趴在凳子上还不安分,大声咒骂着温沅,“你就是看我与怀言公子交好怀恨在心!
温沅你好狠的心啊!
你就不怕怀言公子回来看到我这副模样找你的麻烦吗?”
她不提沈怀言还好,一提起沈怀言温沅就来气,“你少拿沈怀言来吓唬我!
我贵为公主,只有我找别人麻烦。”
温沅的激动正是彩萍想要的,她不断出言嘲讽温沅得不到沈怀言宠爱才降责自己,“怀言公子娶谁都是他自己的事,你就算是公主也不能强人所难吧。”
旻小姐从刚才起就一直在怀疑二人的关系,没想到是这样。
看温沅怒不可遏的骇人模样,她的话点醒了温沅,“唉,区区贱婢,晅阳公主还这般在乎呢?”
是了,再怎么说彩萍也只是个没家世没背景的,如何能与身为公主的自己争?
温沅顺着话反击彩萍,“同为女人,你的那点心思我怎么会不明白,但你搞清楚,我是公主,我不可能做妾,所以我可以明媒正娶穿正红色出嫁,那些乡野里出来,粗鄙无文妄图攀高枝的,只能作为侍妾,上不得台面不说,还只能走小门。”
“你!”
彩萍果然被她这番话刺激到了,嘴里辱骂不休。
温沅心中怨恨,“给我狠狠的打!”
负责杖责的下人可难办了,刚才是公主说的装装样子不要打狠了,现在又说要重重地打,那他们到底是下狠手还是装样子?
“听不懂吗?公主可都说了,重重地打。”
女子坏笑着看着彩萍受罪。
府中的惨叫声一声盖过一声,外面路过的百姓听到还觉得奇怪,“晅阳公主可从不苛责下人……今日这是怎么了?”

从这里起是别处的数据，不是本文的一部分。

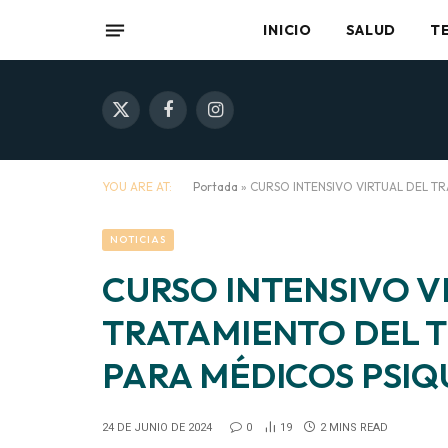
INICIO
SALUD
T
X
Facebook
Instagram
(Twitter)
YOU ARE AT:
Portada
»
CURSO INTENSIVO VIRTUAL DEL T
NOTICIAS
CURSO INTENSIVO V
TRATAMIENTO DEL 
PARA MÉDICOS PSIQ
24 DE JUNIO DE 2024
0
19
2 MINS READ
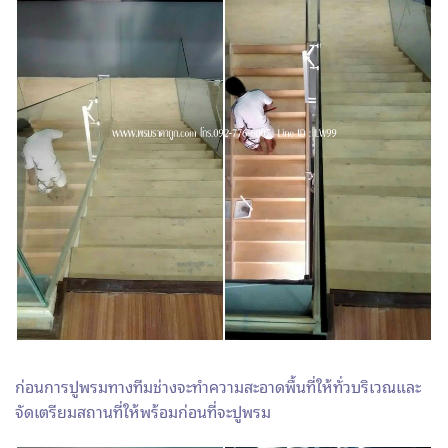
ก่อนการปูพรมทางทีมช่างจะทำความสะอาดพื้นที่ให้ทั่วบริเวณและ
จัดเตรียมสถานที่ให้พร้อมก่อนที่จะปูพรม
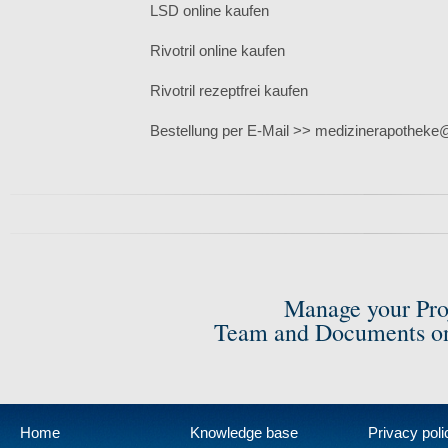
LSD online kaufen
Rivotril online kaufen
Rivotril rezeptfrei kaufen
Bestellung per E-Mail >> medizinerapothek
Manage your Pro
Team and Documents on
Home
Knowledge base
Privacy poli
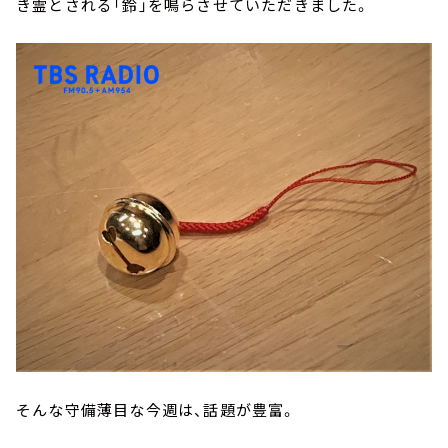
き霊とされる「鈴」を鳴らさせていただきました。
そんな守備薄目な今週は、話題が豊富。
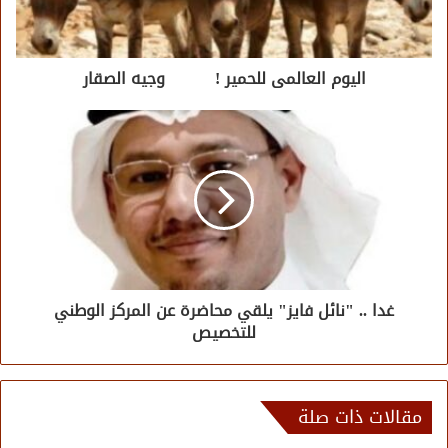
اليوم العالمى للحمير ! وجيه الصقار
غدا .. "نائل فايز" يلقي محاضرة عن المركز الوطني
للتخصيص
مقالات ذات صلة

“还能怎么了,定是当奴才的不仔细,惹恼了晅阳公主呗。”
两个下人可是下了狠手,将彩萍打得筋骨寸断,最后是一点动弹不得。
温沅这次可没让春花拿药给她,是死是活,全靠她自己了。
“小姐,沈公子回来不会怪你吧……”
毕竟沈怀言那么重情重义的人,小姐这样打坏了他的救命恩人,会不高兴的吧?
温沅却不在乎了,靠在软榻上眼皮子都没动一下,“就她做的那些事,沈怀言到底该怪谁啊?”
且不说第二次进宫彩萍出言不逊招惹了宫里正经的公主,就说前几日,在城门得罪了门侯差点连都城都进不来险些耽误大事,又到今日侮辱世家女。
这桩桩件件,哪件冤枉了她,若不是看在沈怀言的面子上,早把她卖给奴隶贩子了。
就这种货色,指不定人奴隶贩子还不要。
待沈怀言回到都城,已是一月之后,因为是妖怪,所以脚程很快。
他一进公主府,与彩萍交好的婢女就将事情添油加醋地告诉了沈怀言。
所以沈怀言一见到温沅先问了彩萍的情况,“怎么把她打得那样重?”
温沅本在镜前描眉,一听沈怀言说这话,什么相思之情都没了,也不搭理门边的人。
“公子从前几月不见一回来还会问问公主过得好不好,怎么今日却问起了另一个女子的事情?”
春花不满沈怀言的态度,“再说了,你怎么不问问彩萍都干了些什么?公主是那种不分青红皂白就惩罚下人的主子吗?”